CC: De que maneira você acha que a cultura pode intervir nas manifestações populares?

NP: Nesse processo, a cultura pode se alinhar às mobilizações. Nossa proposta para segunda-feira é refletir sobre isso: como podemos nos alinhar? A gente ainda não disse a que veio. Podemos nos alinhar, por exemplo, de maneira a promover expressões artísticas nos atos. Transformar as manifestações, que já são pacíficas, em algo estético. Pode ser que surja uma proposta da cultura para o fundo social do pré-sal, afinal, o pré-sal é uma riqueza do solo brasileiro e pertence a todos nós. Podemos levantar a bandeira da reforma da Lei Rouanet, pedir para que o que for para os Itaús Culturais vá no mesmo valor federativo para o Fundo Nacional da Cultura, porque a reforma tem que ser na base. Vivemos um momento histórico para o Brasil. O artista é um trabalhador como qualquer um.
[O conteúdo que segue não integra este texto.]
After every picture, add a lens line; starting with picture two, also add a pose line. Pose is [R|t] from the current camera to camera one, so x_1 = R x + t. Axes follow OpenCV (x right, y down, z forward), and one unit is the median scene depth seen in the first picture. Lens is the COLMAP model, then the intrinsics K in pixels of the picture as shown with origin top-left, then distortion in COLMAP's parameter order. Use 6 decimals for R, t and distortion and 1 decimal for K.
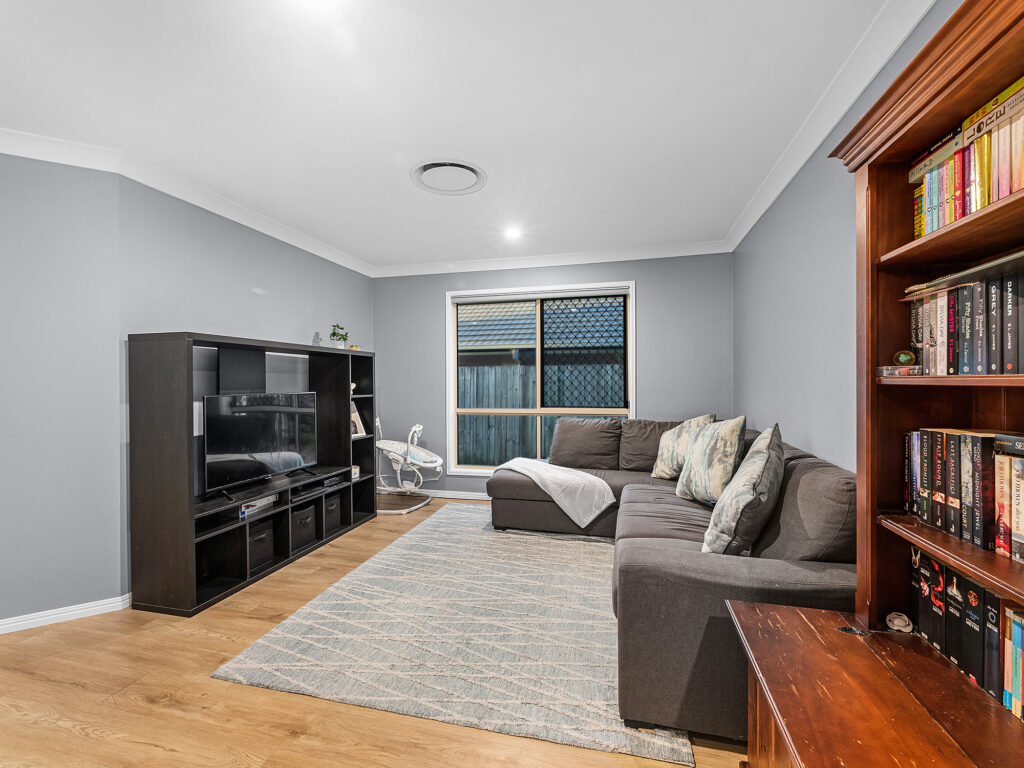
lens RADIAL K [[462.1, 0, 512.0], [0, 462.1, 384.0], [0, 0, 1]] dist [0.000237, -0.000224]
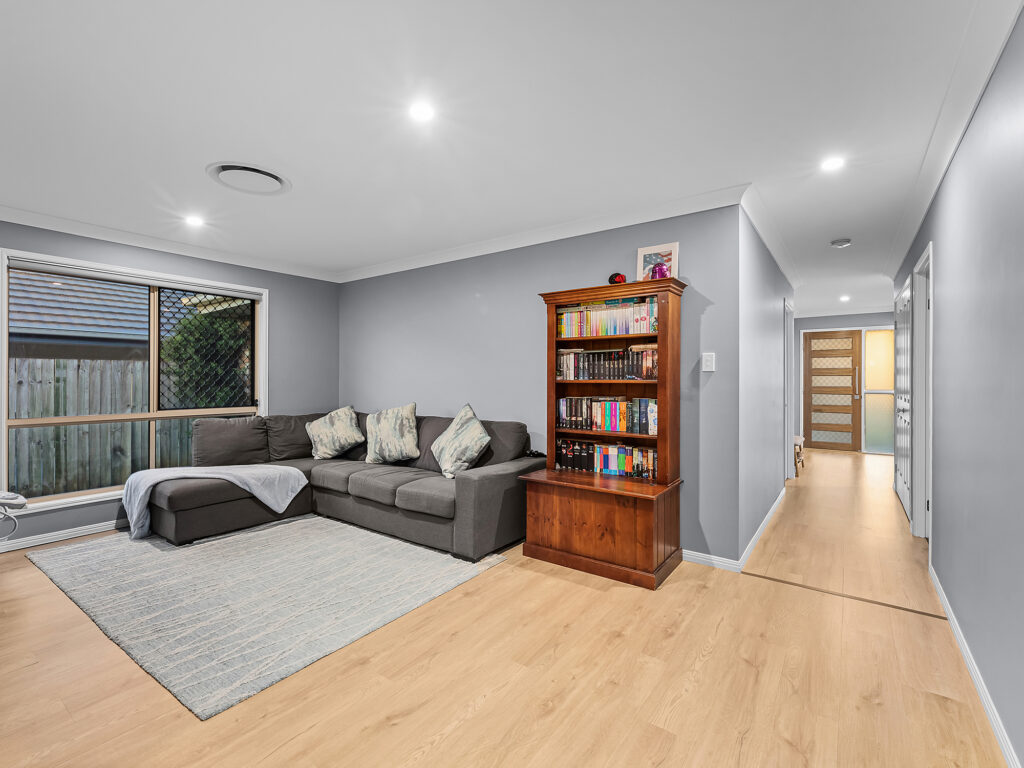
lens RADIAL K [[462.1, 0, 512.0], [0, 462.1, 384.0], [0, 0, 1]] dist [0.000237, -0.000224]
pose [[0.359458, -0.000025, 0.933161, -0.687312], [0.002139, 0.999997, -0.000797, 0.003993], [-0.933159, 0.002283, 0.359457, 0.083355]]
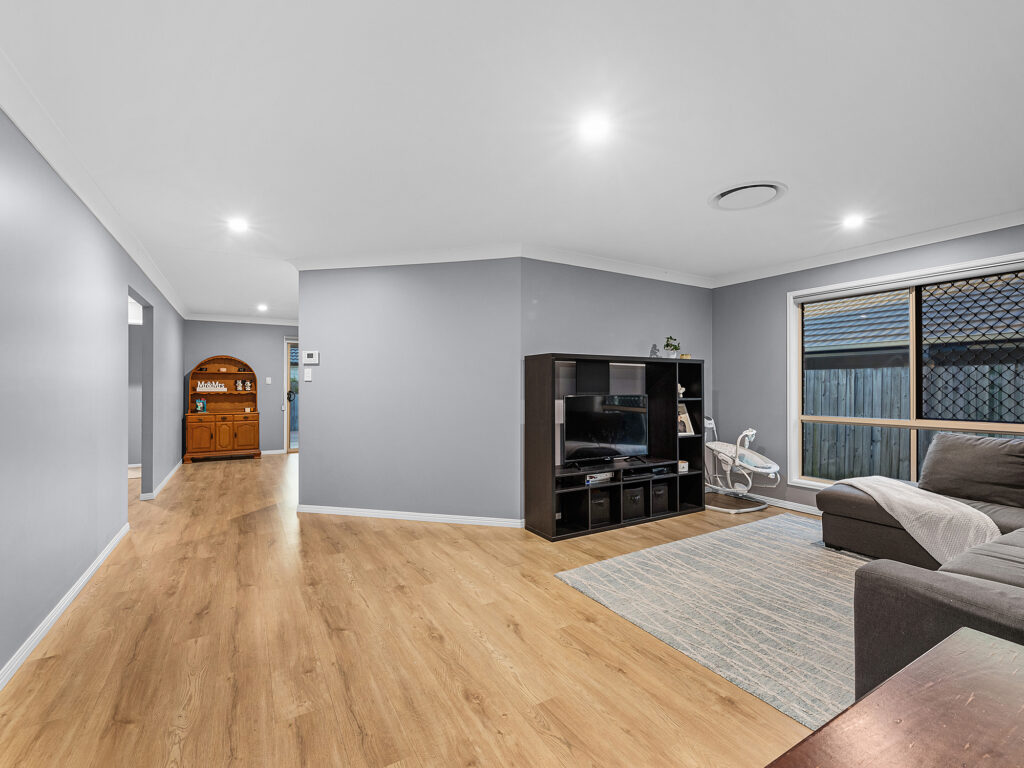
lens RADIAL K [[469.7, 0, 512.0], [0, 469.7, 384.0], [0, 0, 1]] dist [0.007531, 0.000019]
pose [[0.704328, 0.000589, -0.709875, 0.203815], [-0.007123, 0.999955, -0.006237, -0.000295], [0.709839, 0.009449, 0.704300, -0.121126]]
A cultura precisa se alinhar ao povo, porque o povo é a vanguarda de qualquer sociedade.

CC: Como você vê a atuação do Ministério da Cultura?
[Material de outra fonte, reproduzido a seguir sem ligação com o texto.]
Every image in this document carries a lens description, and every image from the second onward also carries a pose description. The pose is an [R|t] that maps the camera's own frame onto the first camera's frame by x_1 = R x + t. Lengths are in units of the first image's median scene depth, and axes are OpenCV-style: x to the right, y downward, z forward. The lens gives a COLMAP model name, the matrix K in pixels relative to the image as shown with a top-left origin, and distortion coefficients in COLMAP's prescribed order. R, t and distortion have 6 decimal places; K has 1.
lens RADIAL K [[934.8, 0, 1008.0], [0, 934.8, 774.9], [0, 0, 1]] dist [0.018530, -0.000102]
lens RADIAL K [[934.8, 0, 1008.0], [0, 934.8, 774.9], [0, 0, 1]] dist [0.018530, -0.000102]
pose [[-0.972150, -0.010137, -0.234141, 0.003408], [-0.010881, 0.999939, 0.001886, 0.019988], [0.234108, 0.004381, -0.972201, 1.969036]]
NP: A atuação do Ministério da Cultura é pífia, quase nula. Já no governo Dilma, a gestão da Ana de Holanda foi sofrível. A melhor sugestão do Gilberto Gil e do governo Lula foram os pontos de cultura e ela deixou de olhar pra isso. Ao tentar regularizar as contas dos pontos de cultura, ela bloqueou o direito da população de produzir cultura. Ela poderia olhar pra trás e pra frente. Por acaso as empreiteiras todas estão com as contas em dia? O agronegócio não está sempre renegociando dívidas com o BNDES? É um disparate, um rigor excessivo do tribunal de contas, que faz vista grossa para um monte de setores e na cultura cobra item por item. A Marta Suplicy ainda não disse que veio. Ela é uma ministra que eu respeito muito, fui vice-presidente do Conselho Municipal de Cultura na gestão dela em São Paulo e fizemos muitos projetos saudáveis. Então ela tem um laço com a cultura. Mas até agora o ministério dela só discute com os empresários. Acredito que ela tenha que mudar o olhar dela. Ela foi eleita senadora pelo povo – eu duvido que os empresários tenham votado nela. Então ela tem que se abrir ao diálogo.”